Redefining the transformative dynamics of teacher learning communities

Issue 29

“Redefining the transformative dynamics of teacher learning communities”

Evaggelia Frydaki

Pages 41 – 55
Abstract

Professional learning communities are proposed as ideal places for professional development and improvement of the educational work. In the relevant academic discourses a distinction emerges between: a) the discourses that link collaboration with school efficiency and the improvement of student performance, and b) those that describe collaboration as a shared dynamic of shaping a school, where classes will also transform into learning communities. Research, today, focuses more on professional learning communities as organizational schemes of teachers’ professional learning, but lags behind in highlighting the characteristics of their collaboration that make it more beneficial – in relation to its purpose.
The purpose of this paper is to review the field, highlight the open-ended issues and then present a “case study”, which redefines theoretical and research considerations. Although research mainly shows that strong learning communities are significant factors in the improvement of teaching and pedagogical reforms, they seldom reveal the impact of teachers’ collaboration in students’ learning, apart from general ascertainments that, since teaching is being improved, so does the quality of learning (Luyten and Bazo 2019· Reeves et al. 2017).
At the same time, there are findings about the negative consequences of collaboration.
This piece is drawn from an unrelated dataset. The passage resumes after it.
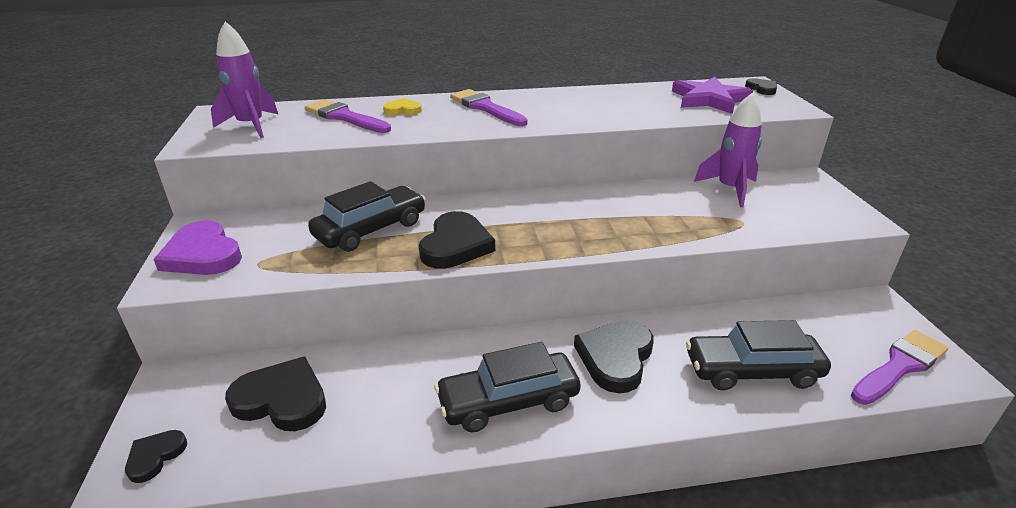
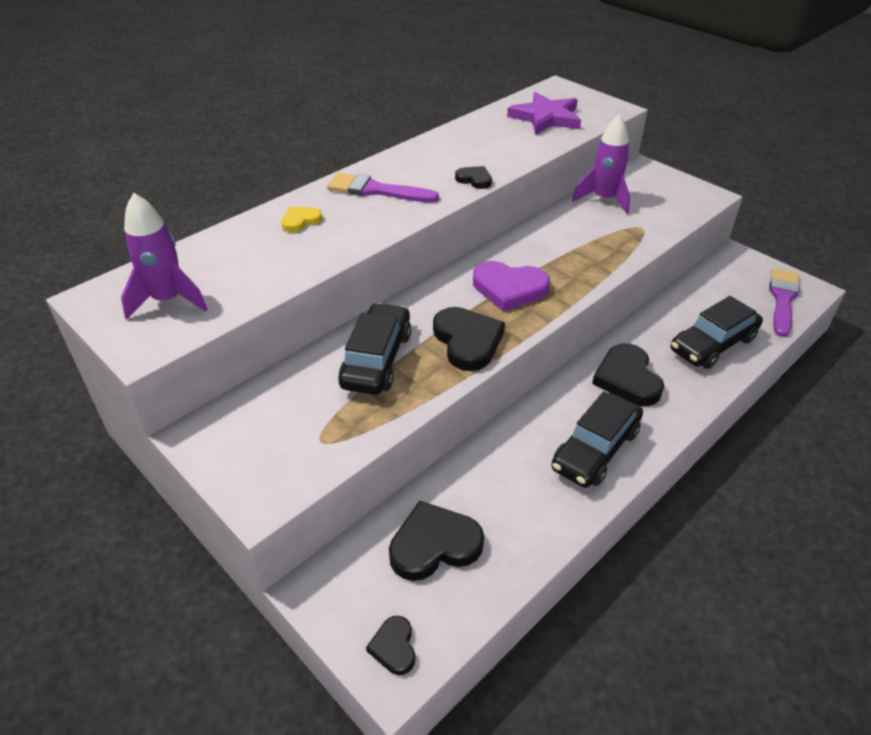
camera: 35 degrees left, 10 degrees up
(202, 254) = (253, 459): purple heart -> purple heart (509, 288)
(345, 117) = (254, 251): purple brush -> none
(762, 89) = (570, 92): black heart -> black heart (474, 179)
Especially when it is centrally planned –with top-down processes– and characterized by standardized procedures, by constant demand for accountability, and by treating teachers as “means” for students to learn and improve their skills, it can bring the opposite effect: it can undermine teachers’ desire and capacity for growth (Swanson et al. 2018· Levine and Marcus 2010· Westheimer 2008· Huberman 1995).
Two crucial points to ponder:
i) Does the multiplicity of definitions of collaboration, the concealment of the assumptions that underpin it as well as the purpose it serves, make it difficult to understand and evaluate the mechanisms that make it effective? For example, it is important to determine whether the development of students, at which teachers’collaboration aims, is defined as the improvement of their performance or as the overall empowerment of their subjectivity (Frydaki 2011).
ii) Is the knowledge that teachers acquire through their collaboration in line with that which they use in classrooms? If, i.e., they learn to think critically and question their practices, do they seek to teach their students to think critically and question as well? And if so, what is the result? The initial distinction between the meaning of collaboration in terms of effectiveness and of the transformative dynamics of the school, which recurs in current research (Reeves et al. 2017· Laviè 2006) reminds us that it is difficult to evaluate the results of collaboration, regardless of the educational purposes
it explicitly or implicitly works for. On this basis, we present a “case study” which illuminates some conditions under which a learning community emerges as a place of professional development and dynamic transformation of the educational work.The “case study” highlights the qualitative features of teacher collaboration in a learning community, which started as a working group for the development of a Curriculum and was transformed into a learning community with a corresponding imprint in the educational work. According to the members’ reflective assessment, this result stemmed from teachers’ free and dialogic formation of a common understanding of what constitutes improved teaching and how it relates to their own professional development. The learning community was formed not because the members of the work group worked together for hours and exchanged views; but because they co-constructed a shared understanding of the purpose of their work, and showed maximum openness to the other voices, to the point that they transformed their own. Due to this shared perception, the qualitative characteristics of their cooperation were transferred to their classrooms and transformed them into learning communities.